1. What do you mean "they can't cope"? There is a limit on the number of accesses to the target function, the one who showed a better result is the one who can't cope)). Should we increase the number of allowed accesses? Well, then the more agile and adapted to complex functions will come to the finish line anyway. Try to increase the number of references, the picture will not change.

2. Yes. And some have 0.3, and others 0.2, and others 0.001. Better are those who showed 0.4.

3. It won't help, intuitively hundreds of combinations and variations have been tried and re-tried. Better is the one that shows better results for a given number of epochs (iterations). Increase the number of references to the target, see which one reaches the finish line first.

4. If there are leaders on difficult tasks, do you think that on easy tasks leaders will show worse results than outsiders? This is not the case, to put it mildly. I am working on a more "simple" but realistic task of grid training. I will share the results as always. It will be interesting.


Just experiment, try different algorithms, different tasks, don't get stuck on one thing. I have tried to provide all the tools for this.

 
Andrey Dik #:

1. What do you mean "fail"? There is a limit on the number of accesses to the target function, the one who has shown the best result is the one who can't cope)). Should we increase the number of allowed accesses? Well, then the more agile and adapted to complex functions will come to the finish line anyway. Try increasing the number of references, the picture will not change.

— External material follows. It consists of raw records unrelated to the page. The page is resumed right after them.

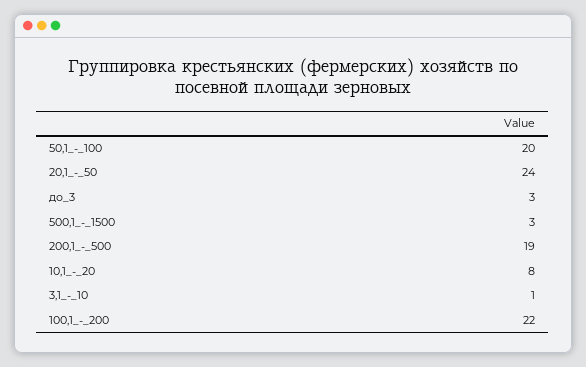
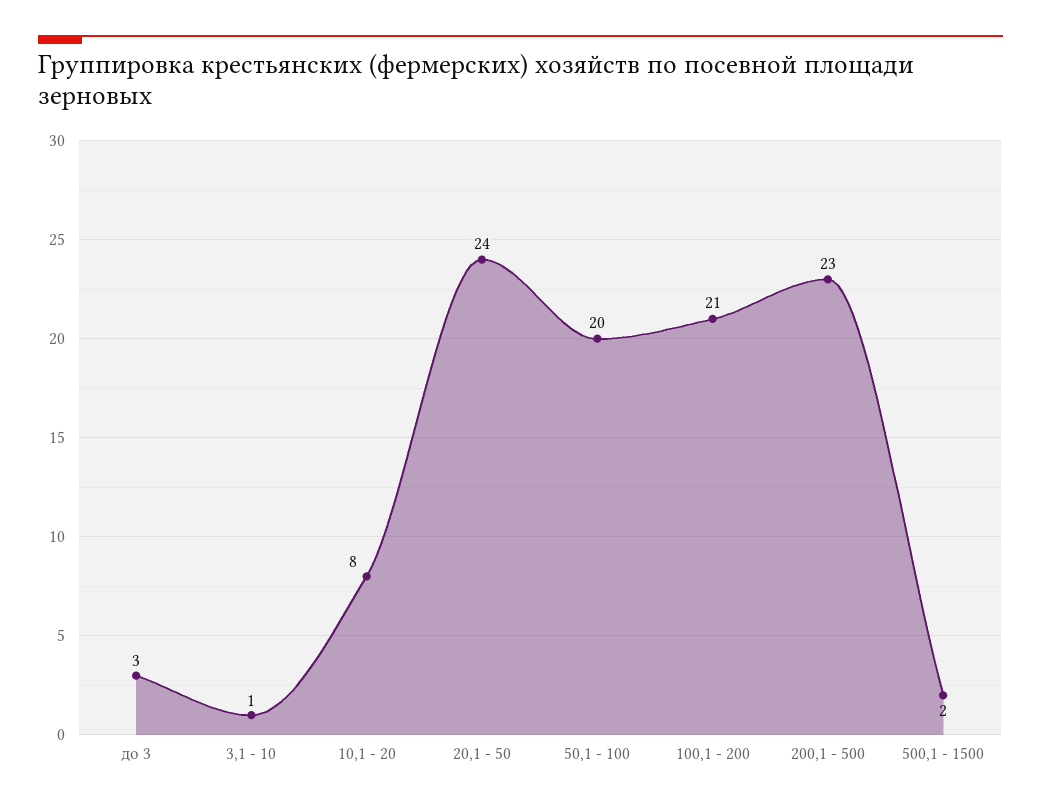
  {
    "50,1_-_100": 20,
    "20,1_-_50": 24,
    "до_3": 3,
-   "500,1_-_1500": 3,
+   "500,1_-_1500": 2,
-   "200,1_-_500": 19,
+   "200,1_-_500": 23,
    "10,1_-_20": 8,
    "3,1_-_10": 1,
-   "100,1_-_200": 22
+   "100,1_-_200": 21
  }

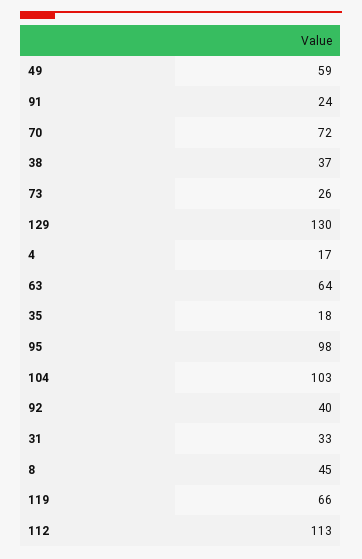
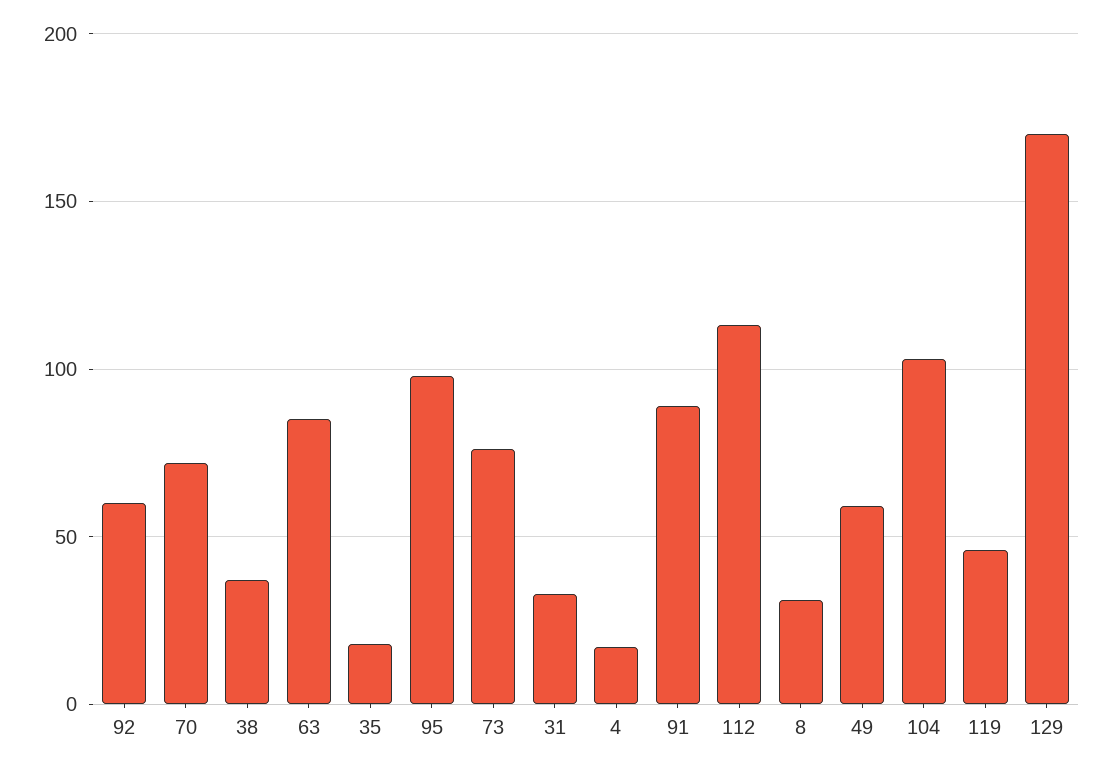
  {
    "49": 59,
-   "91": 24,
+   "91": 90,
    "70": 72,
    "38": 37,
-   "73": 26,
+   "73": 75,
-   "129": 130,
+   "129": 170,
    "4": 17,
-   "63": 64,
+   "63": 85,
    "35": 18,
    "95": 98,
    "104": 103,
-   "92": 40,
+   "92": 60,
    "31": 33,
-   "8": 45,
+   "8": 30,
-   "119": 66,
+   "119": 45,
    "112": 113
  }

2. Yes. And some have 0.3, and others 0.2, and others 0.001. Better are those who showed 0.4.

3. It won't help, intuitively hundreds of combinations and variations have been tried and re-tried. Better is the one that shows better results for a given number of epochs (iterations). Increase the number of references to the target, see which one reaches the finish line first.

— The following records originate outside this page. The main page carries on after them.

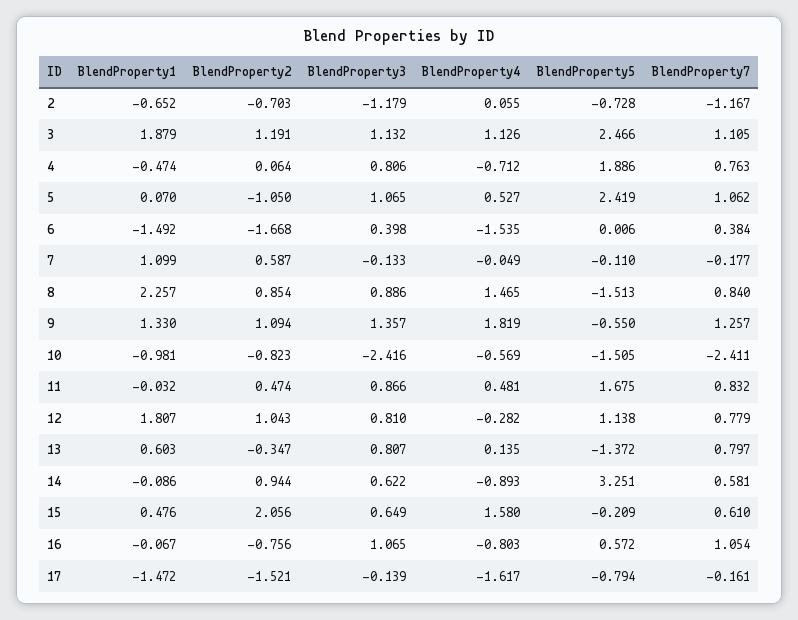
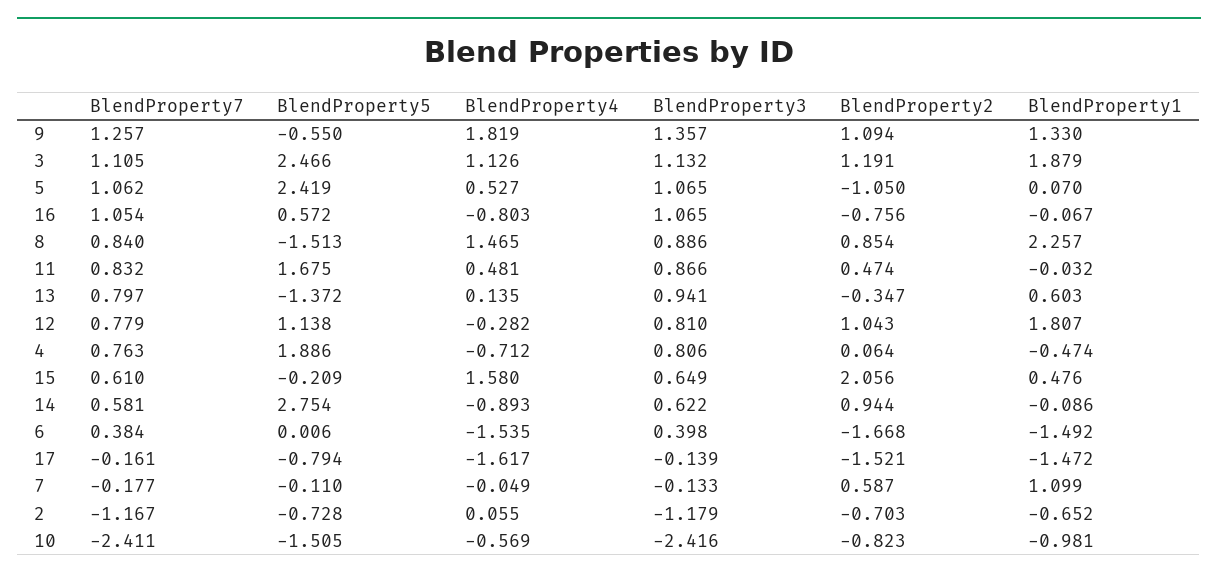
  {
    "BlendProperty1": {
      "2": -0.652,
      "3": 1.879,
      "4": -0.474,
      "5": 0.07,
      "6": -1.492,
      "7": 1.099,
      "8": 2.257,
      "9": 1.33,
      "10": -0.981,
      "11": -0.032,
      "12": 1.807,
      "13": 0.603,
      "14": -0.086,
      "15": 0.476,
      "16": -0.067,
      "17": -1.472
    },
    "BlendProperty2": {
      "2": -0.703,
      "3": 1.191,
      "4": 0.064,
      "5": -1.05,
      "6": -1.668,
      "7": 0.587,
      "8": 0.854,
      "9": 1.094,
      "10": -0.823,
      "11": 0.474,
      "12": 1.043,
      "13": -0.347,
      "14": 0.944,
      "15": 2.056,
      "16": -0.756,
      "17": -1.521
    },
    "BlendProperty3": {
      "2": -1.179,
      "3": 1.132,
      "4": 0.806,
      "5": 1.065,
      "6": 0.398,
      "7": -0.133,
      "8": 0.886,
      "9": 1.357,
      "10": -2.416,
      "11": 0.866,
      "12": 0.81,
-     "13": 0.807,
+     "13": 0.941,
      "14": 0.622,
      "15": 0.649,
      "16": 1.065,
      "17": -0.139
    },
    "BlendProperty4": {
      "2": 0.055,
      "3": 1.126,
      "4": -0.712,
      "5": 0.527,
      "6": -1.535,
      "7": -0.049,
      "8": 1.465,
      "9": 1.819,
      "10": -0.569,
      "11": 0.481,
      "12": -0.282,
      "13": 0.135,
      "14": -0.893,
      "15": 1.58,
      "16": -0.803,
      "17": -1.617
    },
    "BlendProperty5": {
      "2": -0.728,
      "3": 2.466,
      "4": 1.886,
      "5": 2.419,
      "6": 0.006,
      "7": -0.11,
      "8": -1.513,
      "9": -0.55,
      "10": -1.505,
      "11": 1.675,
      "12": 1.138,
      "13": -1.372,
-     "14": 3.251,
+     "14": 2.754,
      "15": -0.209,
      "16": 0.572,
      "17": -0.794
    },
    "BlendProperty7": {
      "2": -1.167,
      "3": 1.105,
      "4": 0.763,
      "5": 1.062,
      "6": 0.384,
      "7": -0.177,
      "8": 0.84,
      "9": 1.257,
      "10": -2.411,
      "11": 0.832,
      "12": 0.779,
      "13": 0.797,
      "14": 0.581,
      "15": 0.61,
      "16": 1.054,
      "17": -0.161
    }
  }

4. If there are leaders on difficult tasks, do you think that on easy tasks leaders will show worse results than outsiders? This is not the case, to put it mildly. I am working on a more "simple" but realistic task of grid training. I will share the results as always. It will be interesting.


Just experiment, try different algorithms, different tasks, don't fixate on one thing. I have tried to provide all the tools for this.

I am experimenting,

ANS

About the realistic task it is right to test algorithms on tasks close to combat.

It's doubly interesting to see how genetic networks will be trained.